Humour aside, Spielberg elicits another cool, iconic performance from Ford — witness Indy taking out three Nazis with one bullet — who never loses sight of Indy's human side, while he stages the action sequences quite beautifully. It's a relief in this era of Indy rip-offs like The Mummy Returns and Tomb Raider, to see classically-composed action sequences where the camera doesn't suffer from Tourettes, and where the most important element isn't found on a PC hard drive. And if it's hard to reconcile the Spielberg of Schindler's List with the comic-book depiction of Nazis in this pre-WWII epic, imagine this as the Spielberg of his youth, delighting in blowing Nazis to high heaven. After Schindler's, Spielberg remarked that Crusade's portrayal of Nazis embarrassed him — in fact, this is a sly and barbed condemnation of those "goose-stepping morons".

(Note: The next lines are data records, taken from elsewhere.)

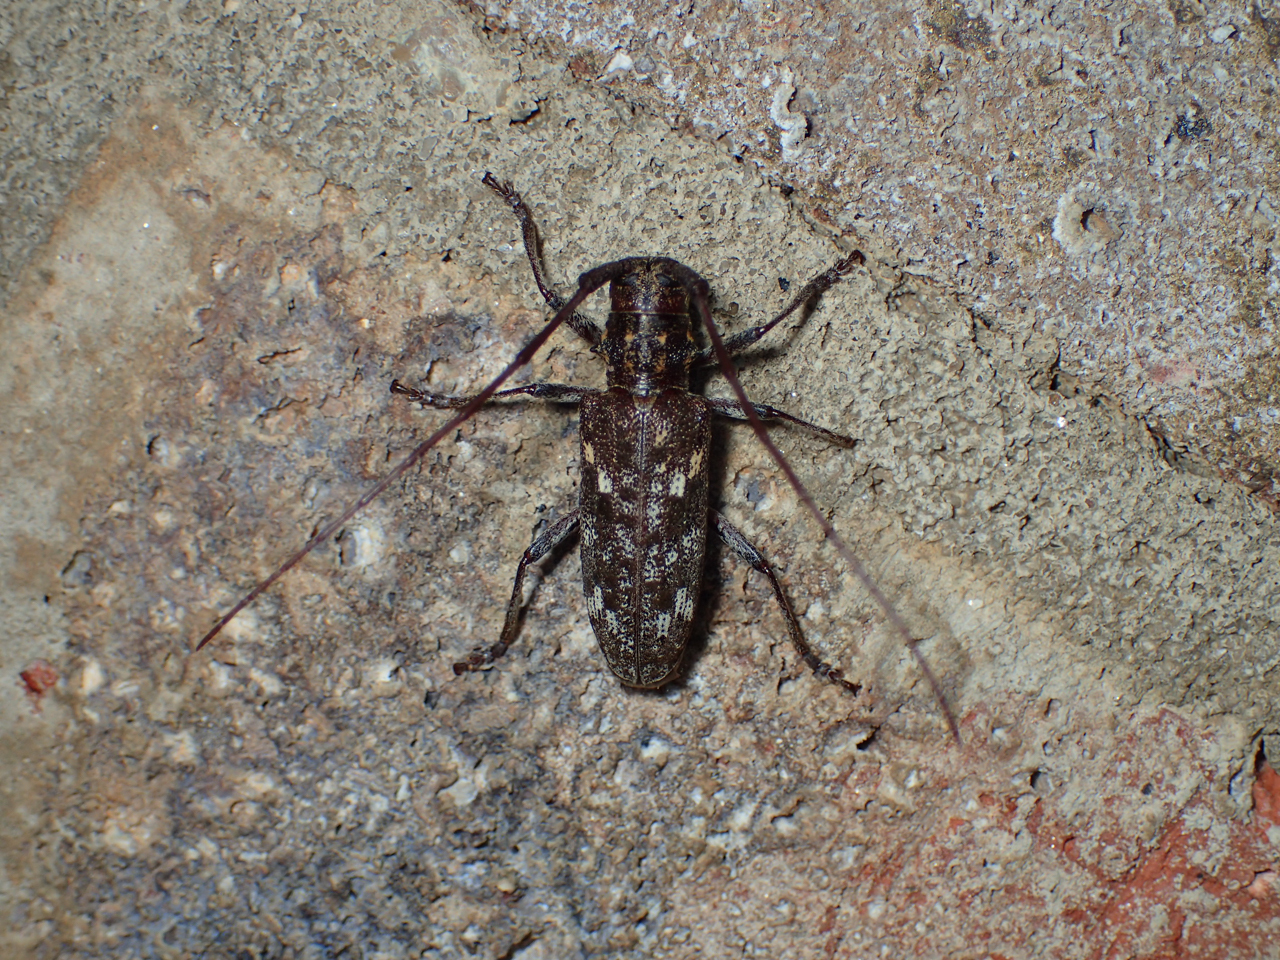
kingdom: Animalia
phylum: Arthropoda
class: Insecta
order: Coleoptera
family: Cerambycidae
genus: Monochamus
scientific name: Monochamus carolinensis
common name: Carolina pine sawyer
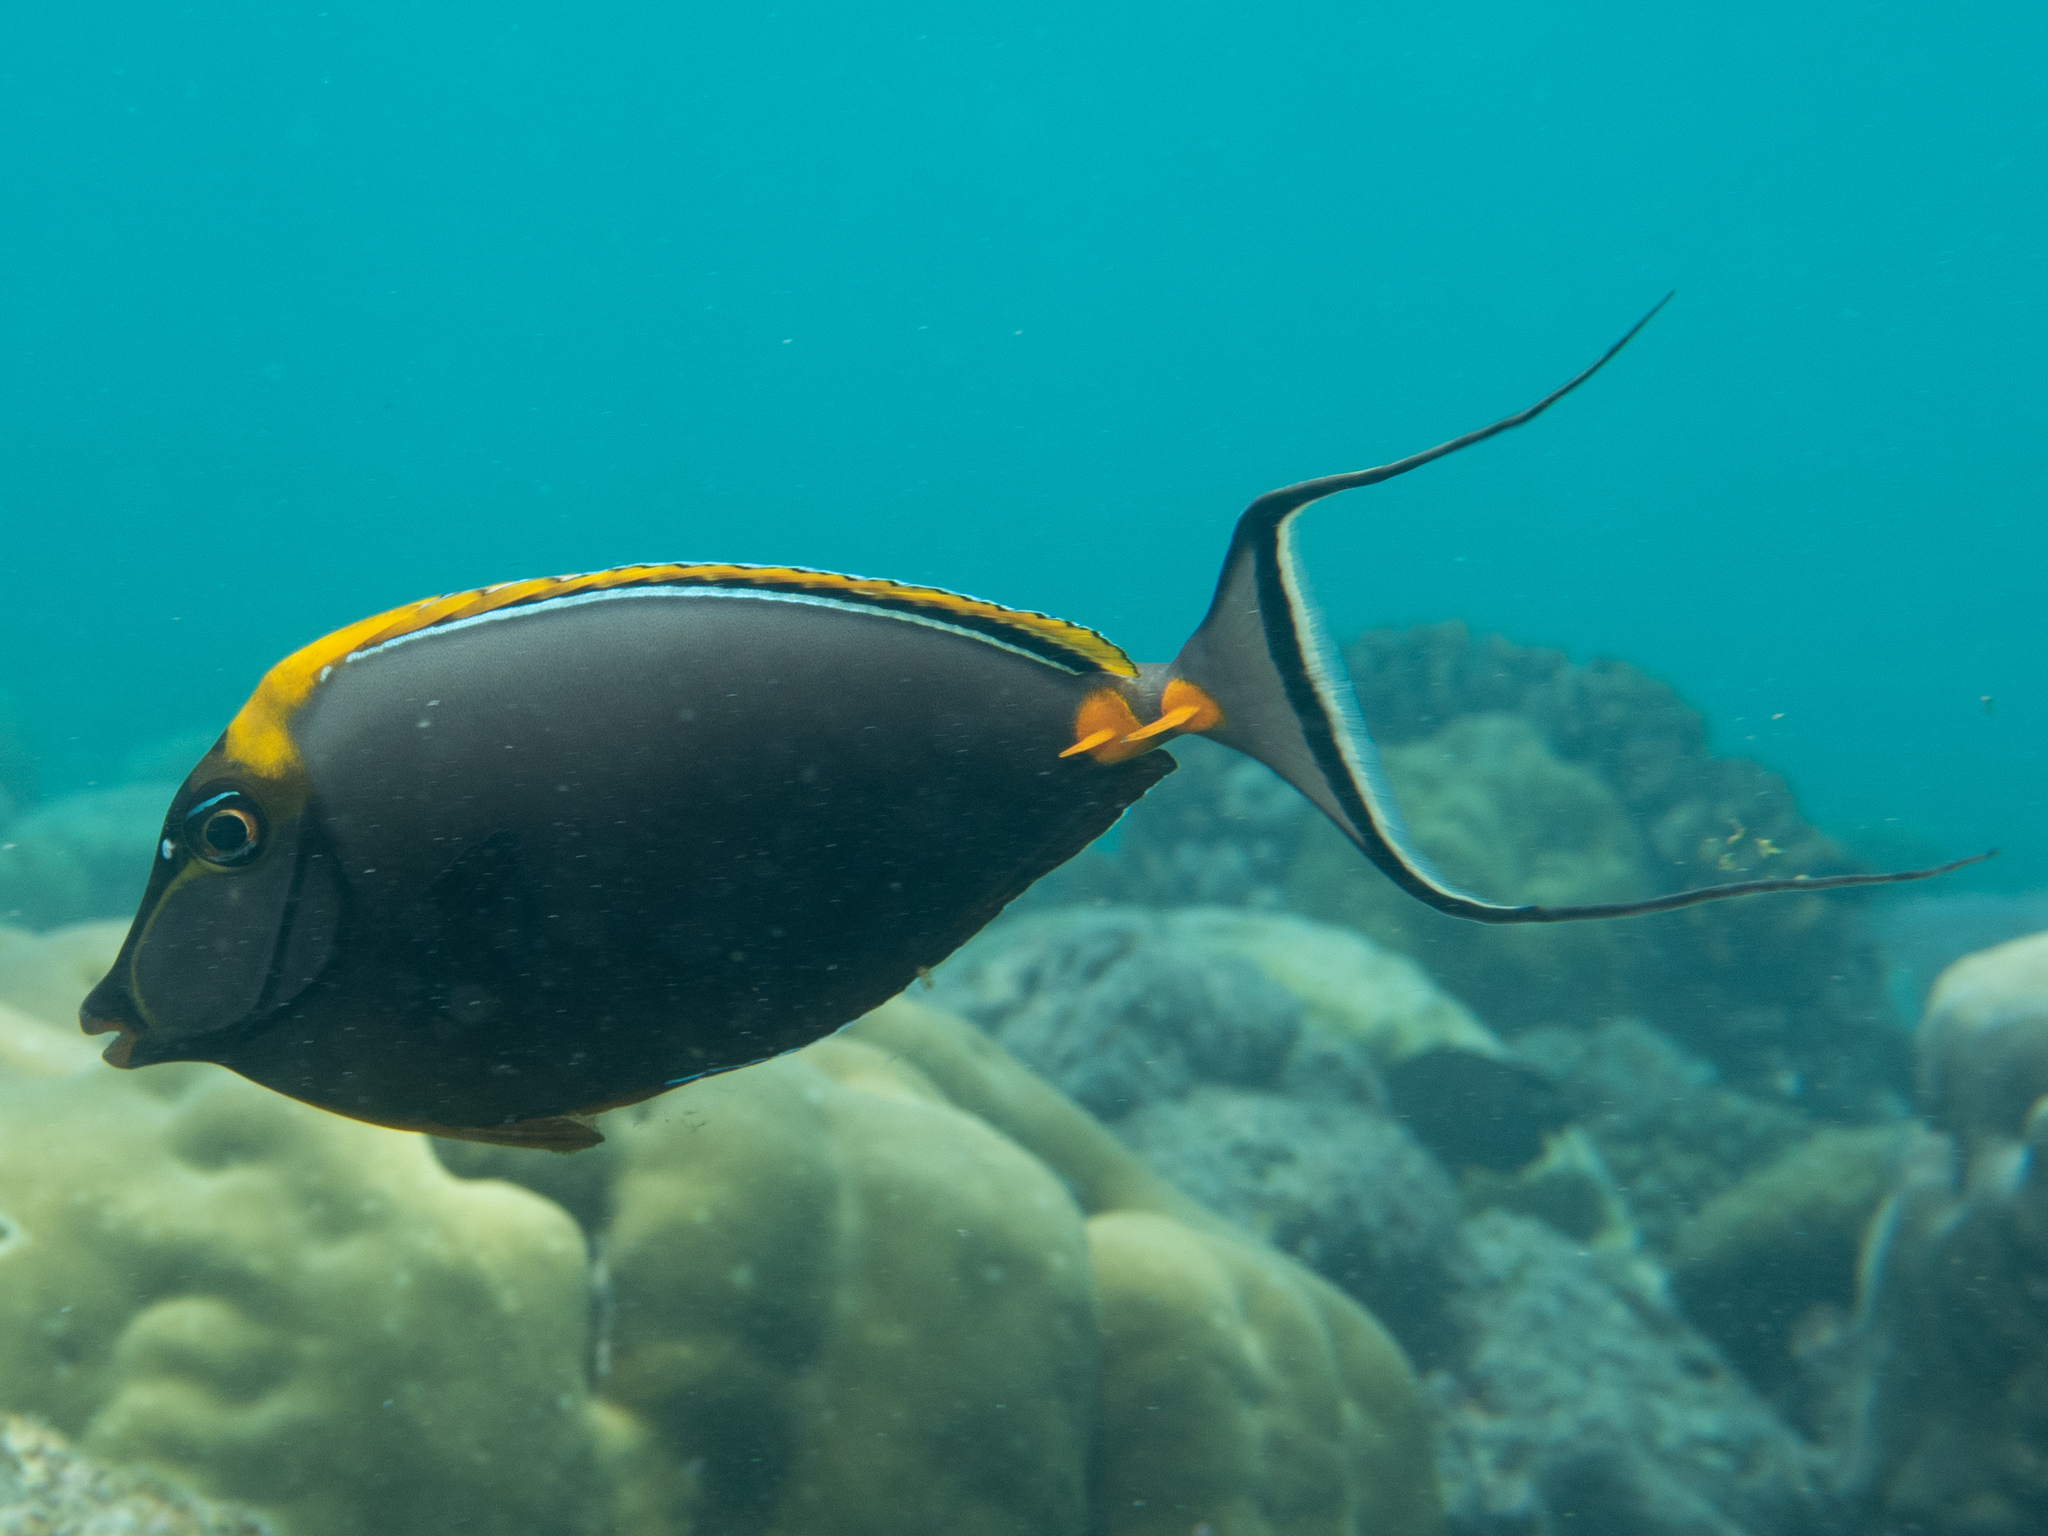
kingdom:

Crusade ends as perfectly as any film trilogy could, with our four heroes — Sallah, Marcus Brody, Henry Jones and, as we've just discovered, Henry Jones Jr. — riding off into the sunset, to John Williams' triumphant Raiders march. It's enough to bring a tear to the eye — that Crusade was intended as Indy: The Final Chapter is incontrovertible (Ford even told journalists at a 1989 press conference to "read my lips: Bye-bye Indiana"). But when a movie makes $494m worldwide (holding its own against Tim Burton's Batman), bye-bye is a meaningless soundbite, and not every Crusade is the Last. But it would be a shame to taint Last Crusade with a fourth episode, loaded down with untenable expectations. The Grail immortalised Indy; best keep him that way.

The chemistry between its two stars is a thing of dreams, but the plot is a tad too episodic to make it a classic.